Records:
_ _ _
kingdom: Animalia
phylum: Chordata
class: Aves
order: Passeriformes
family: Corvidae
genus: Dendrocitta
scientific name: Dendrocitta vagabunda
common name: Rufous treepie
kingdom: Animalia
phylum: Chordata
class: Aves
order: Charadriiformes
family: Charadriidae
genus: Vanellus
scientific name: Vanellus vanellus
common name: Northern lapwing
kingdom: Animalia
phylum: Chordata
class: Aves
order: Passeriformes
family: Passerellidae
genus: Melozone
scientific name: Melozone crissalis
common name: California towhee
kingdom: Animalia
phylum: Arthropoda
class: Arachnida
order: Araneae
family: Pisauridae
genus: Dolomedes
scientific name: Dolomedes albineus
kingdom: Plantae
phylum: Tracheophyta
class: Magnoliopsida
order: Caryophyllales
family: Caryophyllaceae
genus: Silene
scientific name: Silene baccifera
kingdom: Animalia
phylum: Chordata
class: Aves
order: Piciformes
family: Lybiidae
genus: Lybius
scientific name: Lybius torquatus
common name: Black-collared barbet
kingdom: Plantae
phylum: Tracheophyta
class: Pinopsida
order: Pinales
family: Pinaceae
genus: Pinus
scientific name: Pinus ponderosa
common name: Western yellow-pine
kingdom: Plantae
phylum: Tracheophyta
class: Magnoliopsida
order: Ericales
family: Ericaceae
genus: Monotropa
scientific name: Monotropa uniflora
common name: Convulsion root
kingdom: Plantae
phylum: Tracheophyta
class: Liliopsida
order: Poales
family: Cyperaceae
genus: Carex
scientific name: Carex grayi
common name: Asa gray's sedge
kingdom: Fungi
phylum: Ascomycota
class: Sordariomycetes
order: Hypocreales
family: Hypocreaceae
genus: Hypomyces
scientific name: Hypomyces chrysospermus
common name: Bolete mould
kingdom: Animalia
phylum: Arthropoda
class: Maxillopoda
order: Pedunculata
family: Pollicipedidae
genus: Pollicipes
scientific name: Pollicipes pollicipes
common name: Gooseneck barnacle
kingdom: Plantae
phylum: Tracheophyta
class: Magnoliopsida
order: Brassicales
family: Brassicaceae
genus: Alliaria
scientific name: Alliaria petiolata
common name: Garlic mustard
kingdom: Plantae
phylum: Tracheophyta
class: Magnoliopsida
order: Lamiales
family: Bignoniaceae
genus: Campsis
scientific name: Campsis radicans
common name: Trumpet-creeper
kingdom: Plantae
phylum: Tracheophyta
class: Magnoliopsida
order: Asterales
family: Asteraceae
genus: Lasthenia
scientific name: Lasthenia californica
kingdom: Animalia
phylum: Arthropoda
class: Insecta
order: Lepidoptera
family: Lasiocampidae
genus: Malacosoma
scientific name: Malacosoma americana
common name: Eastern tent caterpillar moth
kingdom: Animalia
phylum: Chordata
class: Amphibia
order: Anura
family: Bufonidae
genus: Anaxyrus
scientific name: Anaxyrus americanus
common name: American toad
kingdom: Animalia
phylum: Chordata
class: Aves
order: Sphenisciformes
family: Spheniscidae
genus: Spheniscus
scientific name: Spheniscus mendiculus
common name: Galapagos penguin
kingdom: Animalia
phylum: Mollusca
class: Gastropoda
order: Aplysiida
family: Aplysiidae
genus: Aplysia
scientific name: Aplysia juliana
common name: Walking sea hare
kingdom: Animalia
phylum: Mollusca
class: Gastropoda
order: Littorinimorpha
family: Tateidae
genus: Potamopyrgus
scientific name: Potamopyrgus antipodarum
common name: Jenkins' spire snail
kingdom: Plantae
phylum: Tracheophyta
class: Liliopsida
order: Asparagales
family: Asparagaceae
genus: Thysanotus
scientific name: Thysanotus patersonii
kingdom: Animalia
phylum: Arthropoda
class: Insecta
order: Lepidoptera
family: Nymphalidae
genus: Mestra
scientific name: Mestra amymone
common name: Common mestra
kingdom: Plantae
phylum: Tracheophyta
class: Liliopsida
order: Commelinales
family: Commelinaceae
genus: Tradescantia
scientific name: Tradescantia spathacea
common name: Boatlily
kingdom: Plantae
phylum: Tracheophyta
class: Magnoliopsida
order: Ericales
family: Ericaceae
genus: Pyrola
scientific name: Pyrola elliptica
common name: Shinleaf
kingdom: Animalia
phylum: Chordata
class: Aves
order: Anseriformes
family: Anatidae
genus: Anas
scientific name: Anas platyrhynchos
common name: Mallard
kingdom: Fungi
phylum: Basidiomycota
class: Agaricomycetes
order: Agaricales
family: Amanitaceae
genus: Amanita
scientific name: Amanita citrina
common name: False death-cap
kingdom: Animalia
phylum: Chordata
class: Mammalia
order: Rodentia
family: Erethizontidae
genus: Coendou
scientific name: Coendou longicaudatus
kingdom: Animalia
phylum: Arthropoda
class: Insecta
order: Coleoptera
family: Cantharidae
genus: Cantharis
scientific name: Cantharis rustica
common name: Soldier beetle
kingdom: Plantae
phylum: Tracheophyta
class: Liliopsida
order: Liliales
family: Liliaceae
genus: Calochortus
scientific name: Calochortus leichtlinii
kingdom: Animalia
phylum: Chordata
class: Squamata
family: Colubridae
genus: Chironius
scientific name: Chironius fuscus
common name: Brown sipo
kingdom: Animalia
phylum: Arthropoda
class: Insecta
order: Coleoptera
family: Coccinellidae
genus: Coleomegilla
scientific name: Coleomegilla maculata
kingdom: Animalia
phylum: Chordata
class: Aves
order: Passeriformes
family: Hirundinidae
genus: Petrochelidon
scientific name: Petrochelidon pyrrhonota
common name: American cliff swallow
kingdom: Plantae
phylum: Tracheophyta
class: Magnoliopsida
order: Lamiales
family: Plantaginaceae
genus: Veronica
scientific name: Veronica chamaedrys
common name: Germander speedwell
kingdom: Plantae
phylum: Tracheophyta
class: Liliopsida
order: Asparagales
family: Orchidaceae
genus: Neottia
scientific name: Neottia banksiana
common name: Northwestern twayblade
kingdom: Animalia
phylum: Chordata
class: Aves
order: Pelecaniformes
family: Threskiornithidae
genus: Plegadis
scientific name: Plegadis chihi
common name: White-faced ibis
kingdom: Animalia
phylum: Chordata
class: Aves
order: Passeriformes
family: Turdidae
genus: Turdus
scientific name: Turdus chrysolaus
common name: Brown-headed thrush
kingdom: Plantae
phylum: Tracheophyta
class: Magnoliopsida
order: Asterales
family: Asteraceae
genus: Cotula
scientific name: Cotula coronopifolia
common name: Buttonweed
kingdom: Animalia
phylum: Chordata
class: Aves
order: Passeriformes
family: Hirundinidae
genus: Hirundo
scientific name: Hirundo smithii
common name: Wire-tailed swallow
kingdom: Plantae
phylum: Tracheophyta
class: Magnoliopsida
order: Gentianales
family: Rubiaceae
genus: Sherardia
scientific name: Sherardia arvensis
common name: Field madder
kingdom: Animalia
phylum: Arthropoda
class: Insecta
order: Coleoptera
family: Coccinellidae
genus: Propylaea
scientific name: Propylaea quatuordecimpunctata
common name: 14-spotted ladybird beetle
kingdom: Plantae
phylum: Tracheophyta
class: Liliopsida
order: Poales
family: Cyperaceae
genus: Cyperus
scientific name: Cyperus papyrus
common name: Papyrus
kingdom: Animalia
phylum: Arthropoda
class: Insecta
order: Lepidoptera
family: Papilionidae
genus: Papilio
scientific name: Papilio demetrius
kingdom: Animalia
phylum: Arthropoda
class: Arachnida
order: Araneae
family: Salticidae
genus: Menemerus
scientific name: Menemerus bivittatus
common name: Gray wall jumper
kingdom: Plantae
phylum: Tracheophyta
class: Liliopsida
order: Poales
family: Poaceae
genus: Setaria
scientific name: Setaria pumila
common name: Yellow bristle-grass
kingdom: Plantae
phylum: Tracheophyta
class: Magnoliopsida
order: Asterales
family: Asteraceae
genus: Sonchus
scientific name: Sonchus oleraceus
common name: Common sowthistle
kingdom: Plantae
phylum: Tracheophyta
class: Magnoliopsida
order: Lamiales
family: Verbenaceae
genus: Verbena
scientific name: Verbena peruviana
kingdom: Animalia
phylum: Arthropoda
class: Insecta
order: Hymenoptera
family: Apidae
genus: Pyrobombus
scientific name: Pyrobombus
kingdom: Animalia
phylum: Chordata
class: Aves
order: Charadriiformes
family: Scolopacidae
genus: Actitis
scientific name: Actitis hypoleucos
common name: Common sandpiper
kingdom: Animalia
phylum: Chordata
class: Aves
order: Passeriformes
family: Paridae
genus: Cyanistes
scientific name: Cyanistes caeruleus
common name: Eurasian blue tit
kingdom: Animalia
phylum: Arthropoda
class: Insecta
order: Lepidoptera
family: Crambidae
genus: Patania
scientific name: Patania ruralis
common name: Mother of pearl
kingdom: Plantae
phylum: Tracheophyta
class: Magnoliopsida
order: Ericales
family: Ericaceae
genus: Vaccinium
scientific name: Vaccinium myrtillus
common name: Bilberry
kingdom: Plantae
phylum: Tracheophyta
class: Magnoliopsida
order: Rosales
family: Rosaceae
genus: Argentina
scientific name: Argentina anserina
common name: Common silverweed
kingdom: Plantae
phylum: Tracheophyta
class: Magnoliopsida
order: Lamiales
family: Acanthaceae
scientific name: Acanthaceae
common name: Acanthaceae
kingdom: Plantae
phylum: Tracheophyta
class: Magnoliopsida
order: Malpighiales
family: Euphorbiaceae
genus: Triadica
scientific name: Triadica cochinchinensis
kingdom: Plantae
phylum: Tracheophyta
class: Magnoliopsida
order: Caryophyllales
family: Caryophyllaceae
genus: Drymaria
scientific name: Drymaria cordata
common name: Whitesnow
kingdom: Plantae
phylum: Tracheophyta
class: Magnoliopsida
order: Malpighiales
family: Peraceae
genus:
_ _ _
### Your task
Rewrite the records between the line holding "scientific name: Thysanotus patersonii" and the line holding "common name: Mallard", inclusive, with "phylum" changed to "division" and everything else kept the same.

### Exercise output
scientific name: Thysanotus patersonii
kingdom: Animalia
division: Arthropoda
class: Insecta
order: Lepidoptera
family: Nymphalidae
genus: Mestra
scientific name: Mestra amymone
common name: Common mestra
kingdom: Plantae
division: Tracheophyta
class: Liliopsida
order: Commelinales
family: Commelinaceae
genus: Tradescantia
scientific name: Tradescantia spathacea
common name: Boatlily
kingdom: Plantae
division: Tracheophyta
class: Magnoliopsida
order: Ericales
family: Ericaceae
genus: Pyrola
scientific name: Pyrola elliptica
common name: Shinleaf
kingdom: Animalia
division: Chordata
class: Aves
order: Anseriformes
family: Anatidae
genus: Anas
scientific name: Anas platyrhynchos
common name: Mallard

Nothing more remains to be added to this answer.